ISSRPL
International Summer School on Religion and Public Life
Press
Explore the esteemed reviews and one-of-a-kind experiences shared below to get a taste of how powerful and meaningful the ISSRPL Summer School truly is.
Click to read Rahel Wasserfall’s article: Eating Together: The Hidden Story of the International Summer School on Religion and Public Life
Click here to read one ISSRPL fellow’s account of experiences in Bulgaria
Click the link below to hear an excerpt regarding the 2010 Summer School in Cyprus.
As broadcast on The World Today, BBC World Service radio, 30/12/2010
To read Nick Thorpe’s first hand account of the ISSRPL Summer School, as featured in the New York Times, click here.
Click here to see what BU’s College of Arts and Sciences had to say about ISSRPL
Goals
The ISSRPL is an innovative program that provides insights and skills to community leaders of diverse religious, ethnic, racial and national backgrounds to facilitate their working together with those of different backgrounds, traditions and world views. Its members are people of all ages and walks of life who come from around the globe. The central premise of the program is that the challenge of peaceful coexistence is not advanced by downplaying the very real differences between religious, ethnic and national affiliations, but rather in increasing sensitivity to and respect for these differences while maintaining one’s own identity and simultaneously creating and exploring methods of living together with the other. The ISSRPL recognizes that this is a critical, if not the central challenge faced by all religious, ethnic and national groups in the rapidly integrating global community.

Fellows and Faculty
The primary focus of the summer school is an intensive two week residential program that is conducted in parts of the world where there is religious, ethnic and national conflict. Each summer school focuses on a particular issue or conflict.

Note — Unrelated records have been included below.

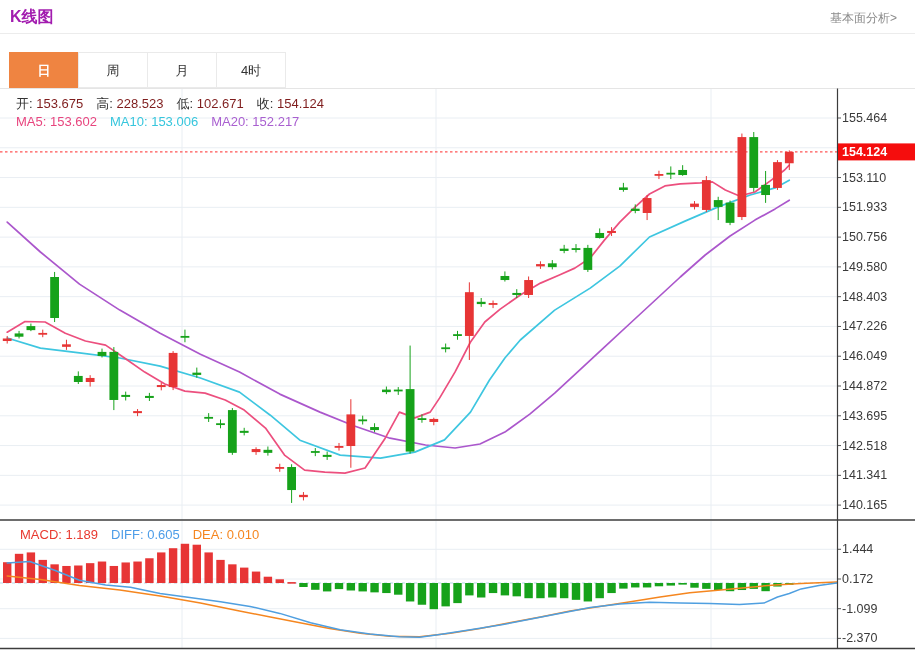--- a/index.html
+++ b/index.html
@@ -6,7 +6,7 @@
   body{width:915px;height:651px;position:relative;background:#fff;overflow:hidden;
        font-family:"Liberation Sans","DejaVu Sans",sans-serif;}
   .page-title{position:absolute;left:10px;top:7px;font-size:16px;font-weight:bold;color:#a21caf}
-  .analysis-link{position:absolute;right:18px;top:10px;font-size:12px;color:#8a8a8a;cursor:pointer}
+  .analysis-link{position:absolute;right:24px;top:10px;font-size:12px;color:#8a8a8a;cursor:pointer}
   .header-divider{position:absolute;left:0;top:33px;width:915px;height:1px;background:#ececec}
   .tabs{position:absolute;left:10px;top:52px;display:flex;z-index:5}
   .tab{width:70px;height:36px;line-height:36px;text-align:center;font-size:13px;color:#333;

The participants have included fellows from Albania, Australia, Bosnia and Herzegovina, Brazil, Bulgaria, Canada, Congo, Croatia, Egypt, France, Georgia, Germany, India, Indonesia, Israel, Italy, Japan, Jordan, Kosovo, Kyrgyzstan, Macedonia, Netherlands, Nigeria, Pakistan, Poland, Russia, Tajikistan, Turkey, Uganda, United Kingdom, United States, and Uzbekistan. Among them have been high-school teachers and principals, civic leaders, rabbis, imams, priests, professors, attorneys, graduate students and members of the business community. The faculty is likewise diverse and is drawn from universities and NGO’s all over the world.

Program
The program has three components that proceed simultaneously.
The first is a formal educational component consisting of daily classes offered by the faculty in the history, theology, sociology and psychology of the issue that forms the theme for the summer.
The second element consists of participant meetings with local leaders and activists involved in the issues being addressed during the particular summer school session, and visiting the relevant contemporary and historical sites in the location where the summer school is being held. The summer school has been conducted in Istanbul, Turkey; Stolac, Bosnia and Herzegovina; Jerusalem, and Jaffa, Israel; Sarajevo and Mostar, Bosnia and Herzegovina; Dubrovnik, Croatia; Boston, Massachusetts (USA); Birmingham, England; Nicosia, Cyprus. In 2011 the school will be held in Plovdiv, Bulgaria.
The third element is the shared experience of the group in studying together, visiting people and places together, reinforced and amplified by collective group reflection on its shared experiences. This is accomplished through facilitated discussions, inter-personal dialogue, participants’ writing exercises, as well as in the informal interactions of fellows and faculty spending two weeks studying, traveling, and sharing leisure time together.
The unique nature and power of this program—both for the fellows and the faculty—is to be found in addressing difficult issues with the combination of academic learning, the exposure to real and ongoing conflict situations, within the context of continuing personal interaction with others whose religious, political and/or cultural worldview might be quite different from one’s own.
Communication Networks
The ISSRPL has convened summer school since 2003. With approximately 27 fellows who attend each year, there are over 200 alumni of the program. The ISSRPL is in the process of establishing communication mechanisms to enable the fellows and faculty to maintain their relationships after the completing of each summer school session. In this manner those affiliated with ISSRPL can share ideas and be of support and assistance to each other in meeting the ongoing challenges in their home communities.